--- START ---

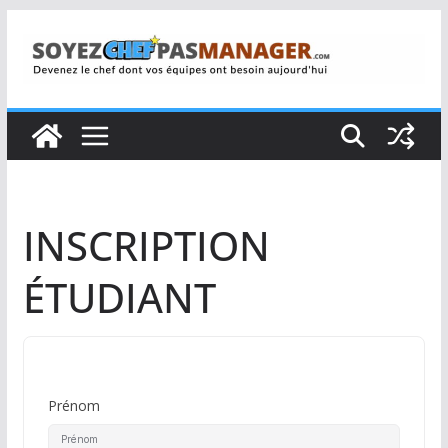
Passer
au
contenu
INSCRIPTION
ÉTUDIANT
Prénom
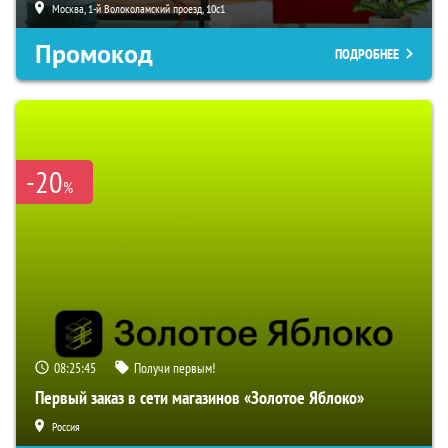
Москва, 1-й Волоколамский проезд, 10с1
Промокод
ПОДРОБНЕЕ
-20
%
08:25:44
Получи первым!
Первый заказ в сети магазинов «Золотое Яблоко»
Россия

--- END ---

Write out again, word for word, every line of text from the items above, leaving out the pictures.

Passer
au
contenu
INSCRIPTION
ÉTUDIANT
Prénom
Москва, 1-й Волоколамский проезд, 10с1
Промокод
ПОДРОБНЕЕ
-20
%
08:25:44
Получи первым!
Первый заказ в сети магазинов «Золотое Яблоко»
Россия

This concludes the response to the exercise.